Гена оттолкнул старуху.
Круг сужался. Барахольщики молча приближались к нему.
Гена вгляделся в их одинаковые лица — и, словно трезвея, перестал улыбаться.
— Братцы, да вы что?.. — прошептал, он, пятясь и роняя монтировку.! — Вы что, так уж сильно обиделись, братцы? Да бросьте, ей-богу... братцы! Братцы! Бра-а-атцы...
ПИНГ-ПОНГ
В этот дом Геннадий Петрович переехал совсем недавно. И в первый же день, перетаскивая из машины вещи, он встретил на лестнице свою бывшую жену. Она его не узнала. Такая же тощая, строгая, без улыбки. В модных больших очках. Прошла мимо, не оглянулась. Геннадий Петрович навел справки, соседи сказали — одна, не замужем, важная птица, чуть ли не профессор, предпочитает мед и морковку, коллекционирует маленькие автомобильчики, бегает трусцой, увлекается настольным теннисом.
Пинг-понг! Геннадий Петрович растроганно вспомнил: именно эта игра сблизила их, сосватала — тогда, более десяти лет назад. В доме отдыха, в жарком июле, среди сосен... на открытой площадке, усыпанной хрустящими сосновыми иглами, недалеко от реки, на знобящем утреннем сквознячке... Чем она привлекла его в тот раз, чем соблазнила? Вероятно — горячим своим азартом...
...это было давно, это было вчера, это было — и не было ничего, кроме этой игры. А потом — несколько месяцев супружеской жизни, и все, и прощай, мой Светик, прощай, Геннадий, чао-какао. Не сошлись характерами. Так и запишем, сказал судья.
В подвале был оборудован красный уголок, там же стоял стол для пинг-понга.
Когда Геннадий Петрович спустился в подвал, Светлана Григорьевна играла с какой-то старушкой. Старушка — в джинсах и пестрой майке, Светлана Григорьевна — в шортах и розовой кофте. Загорелые длинные ноги, худая, нет — худощавая, сухопарая, поджарая. Короткая прическа. Прыг-скок. Пинг-понг. Старушка задыхалась, металась, проигрывала.
Геннадий Петрович тихонечко присел на скамейку, стал ждать.
Дамы играли, словно не замечая его.
А он — терпеливо ждал.
Наконец старушка выдохлась, проиграла, ушла.
— Теперь — со мной, пожалуйста, — вскочил Геннадий Петрович. — Хоть немножко!
— Что ж, давайте, — лениво согласилась она, не глядя. — Начнем?
И ударила ракеткой по шарику — и взглянула на партнера.
И узнала.
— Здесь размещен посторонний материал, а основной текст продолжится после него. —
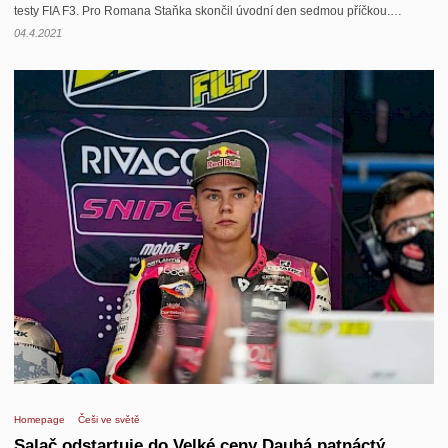
testy FIA F3. Pro Romana Staňka skončil úvodní den sedmou příčkou.…
04.4.2021
Homepage
Češi ve světě
Salač odstartuje do Velké ceny Dauhá patnáctý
Замерла в неудобной искривленной позе, полусогнувшись, замахнувшись ракеткой, и белый шарик замедлил свой быстрый полет — застыл над столом. Стоп-кадр.
— О, — сказала Светлана Григорьевна, выпрямляясь и бледнея. — Вот это сюрприз... Как вы здесь оказались, Геннадий Петрович?
— Я здесь живу, — произнес он робко, словно извиняясь, словно прося прощения за бестактность.
— Странно, — тихо сказала она, — А ведь я вас ни разу не видела.
— Я переехал недавно.
— Странно, — повторила она.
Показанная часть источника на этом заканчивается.